En 1901, Freer fut appelé par le Gouvernement des États-Unis à prendre la super-Intendance des Laboratoires scientifiques qu’il se proposait d’installer aux Philippines. Doué de rares qualités d’organisateur et administrateur, persuadé que la mise en valeur d’un pays neuf doit être précédée d’une étude scientifique soignée, Freer se donna tout entier à sa nouvelle tâche, et, sous sa direction, l’étude du sol, de la flore et de la faune du pays prit une vive impulsion, qui nécessita bientôt la transformation de l’organisation primitive en un « Bureau of Science », bien outillé, véritable institut de recherches scientifiques.

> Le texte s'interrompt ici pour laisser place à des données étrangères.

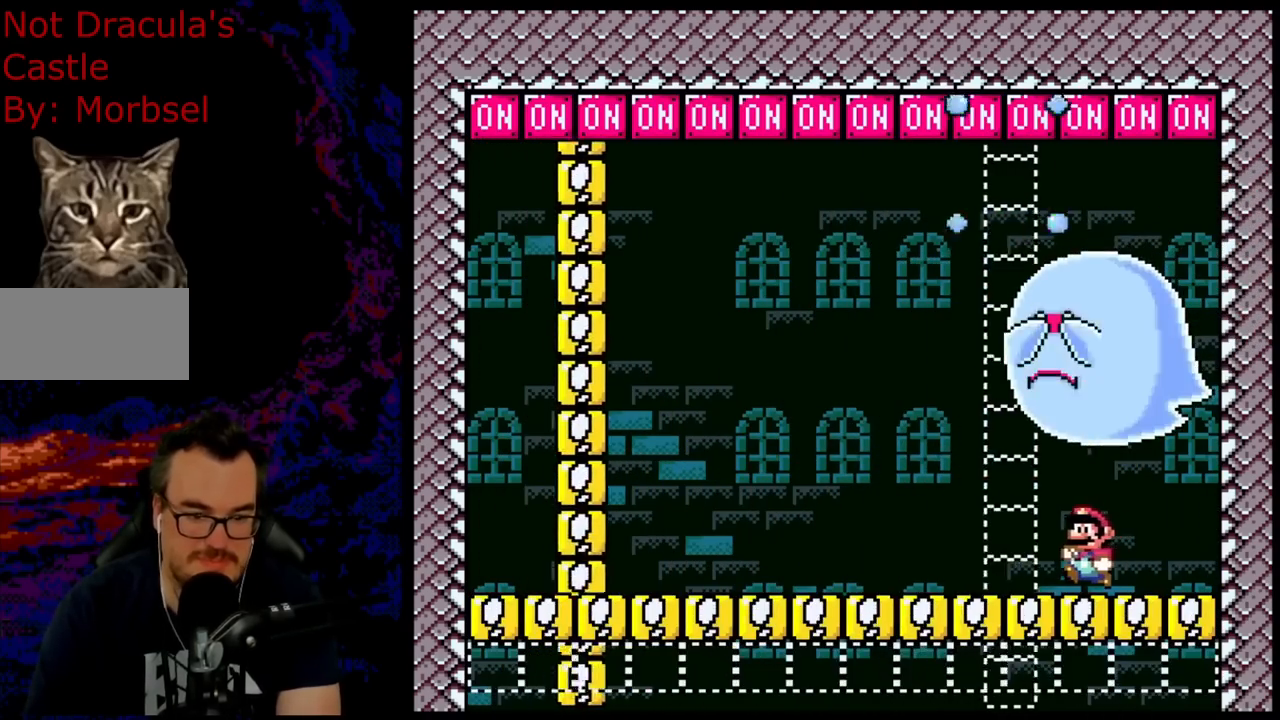
{"buttons": ["Y"], "events": [[300, "DPAD_LEFT", "up"], [350, "DPAD_RIGHT", "down"], [483, "DPAD_RIGHT", "up"]]}
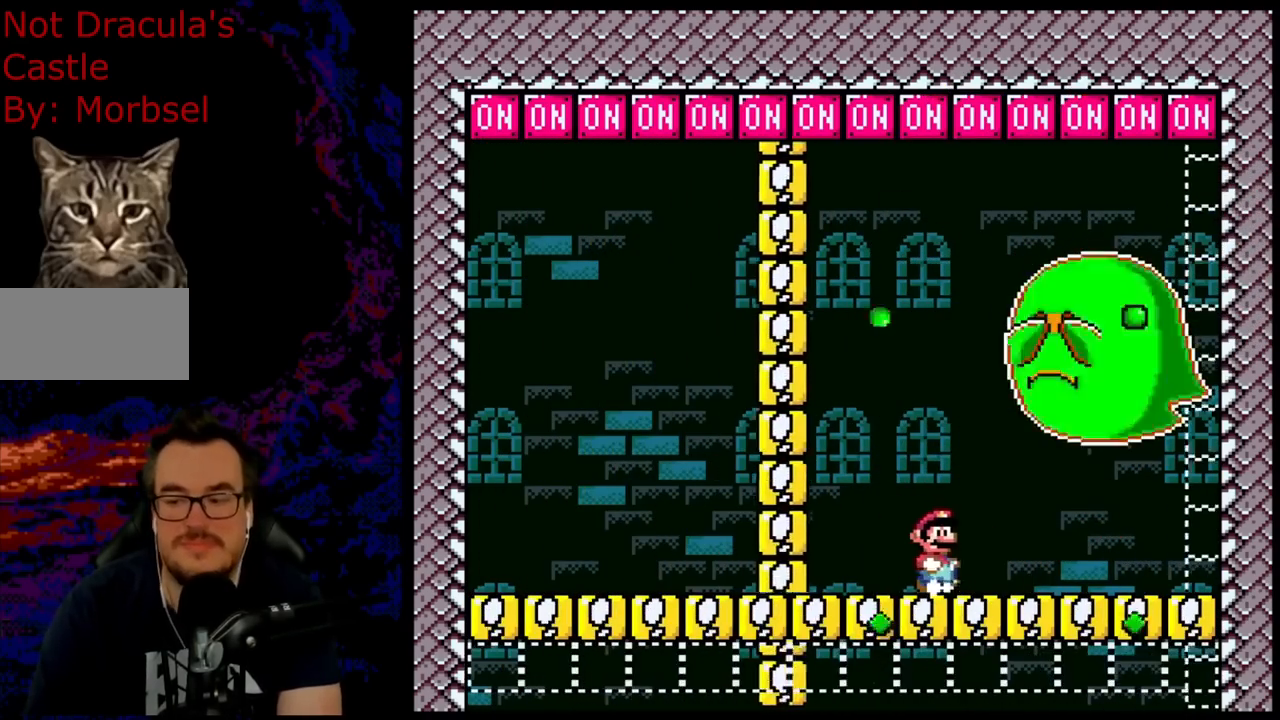
{"buttons": ["Y", "R1", "DPAD_RIGHT"], "events": [[367, "R1", "down"], [417, "DPAD_RIGHT", "down"]]}
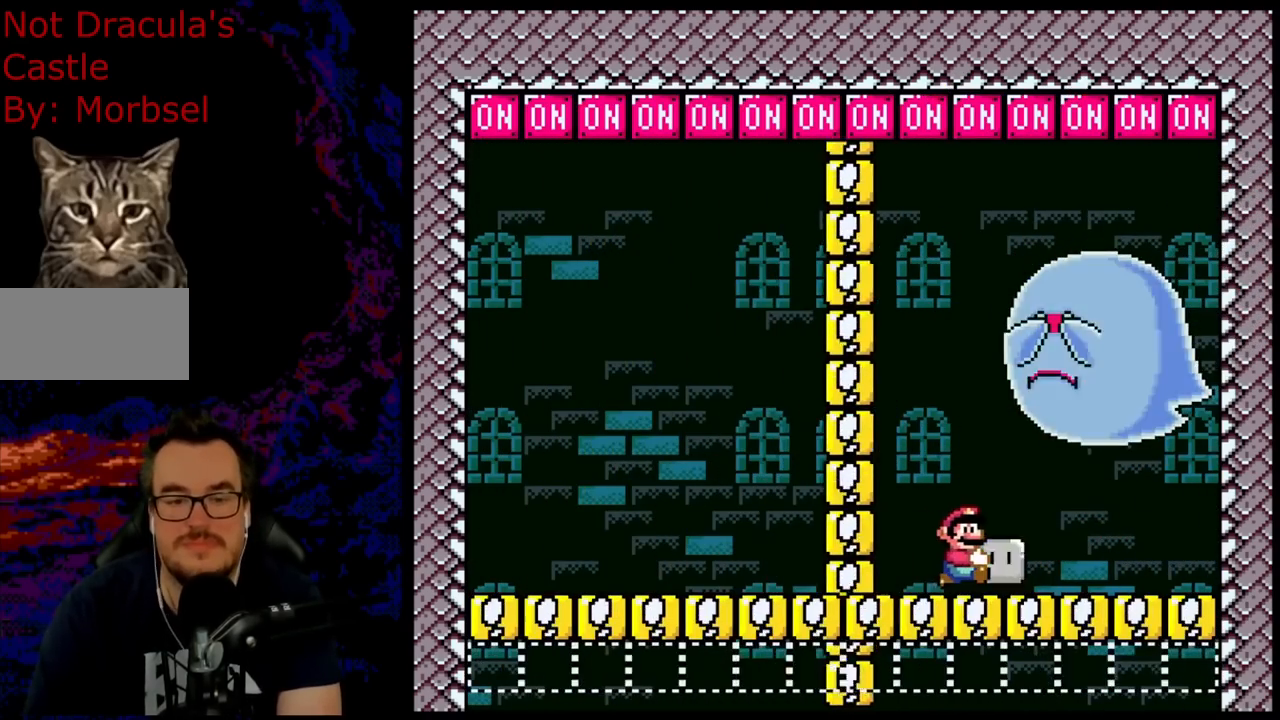
{"buttons": ["B", "Y", "R1", "DPAD_LEFT"], "events": [[417, "B", "down"], [467, "DPAD_RIGHT", "up"], [483, "DPAD_LEFT", "down"], [483, "DPAD_UP", "down"], [500, "DPAD_UP", "up"]]}
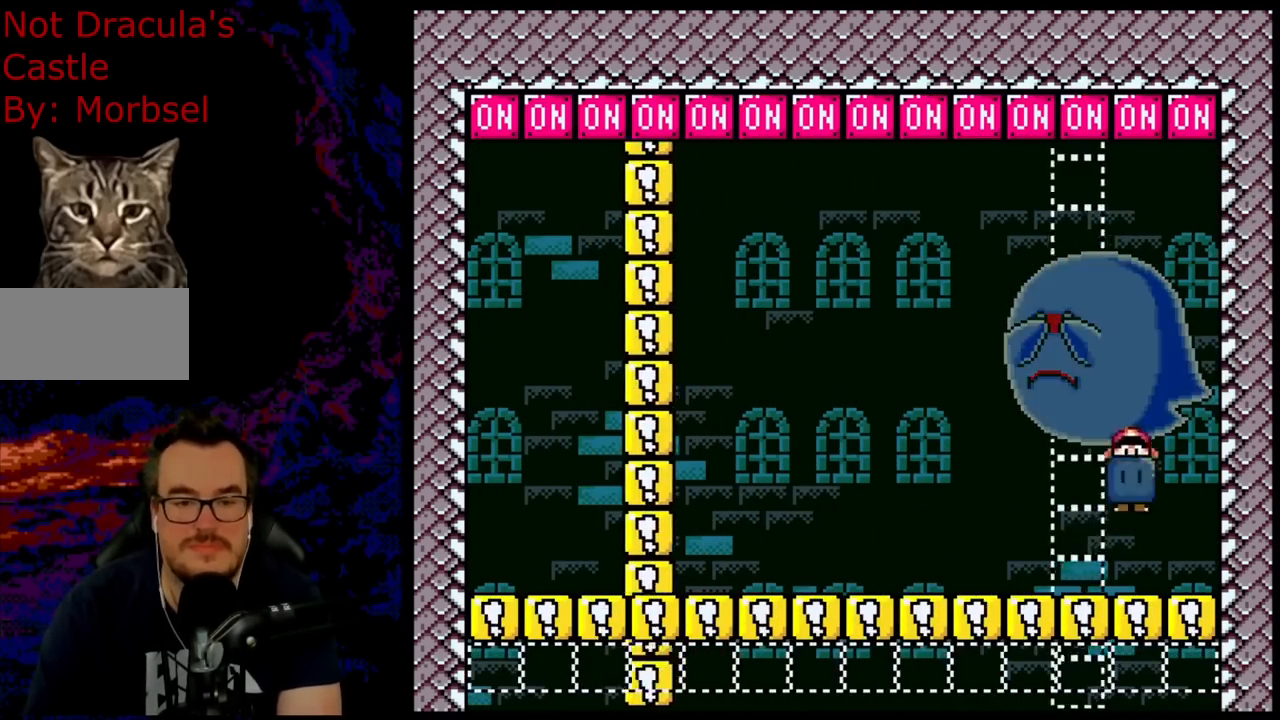
{"buttons": ["Y", "DPAD_LEFT"], "events": [[17, "DPAD_UP", "down"], [183, "Y", "up"], [200, "R1", "up"], [300, "Y", "down"], [367, "DPAD_UP", "up"], [450, "B", "up"]]}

Pour faire connaître les résultats de ces recherches, Freer créa le Philippine Journal of Science, magnifique publication qui, depuis sept ans, a publié des mémoires appréciés tant sur I’inventaire des richesses philippines que sur des questions générales d’Agriculture, de Zootechnie, d’Hygiène et de Pathologie tropicales. Enfin, Freer contribua également à la création, à Manille, d’un Collège de Médecine et de Chirurgie dont il devint le doyen.
Freer avait associé à son œuvre, non seulement des Américains, mais des Philippins, qu’il poussait de tout son entrain vers les études supérieures et la recherche scientifique, afin qu’ils eussent également leur part dans la mise en valeur de leur propre pays. Aussi sa mort prématurée a-t-elle été vivement regrettée à la fois de ses compatriotes et de tous les Philippins cultivés, qui perdent en lui un protecteur et un ami [1].
L.B.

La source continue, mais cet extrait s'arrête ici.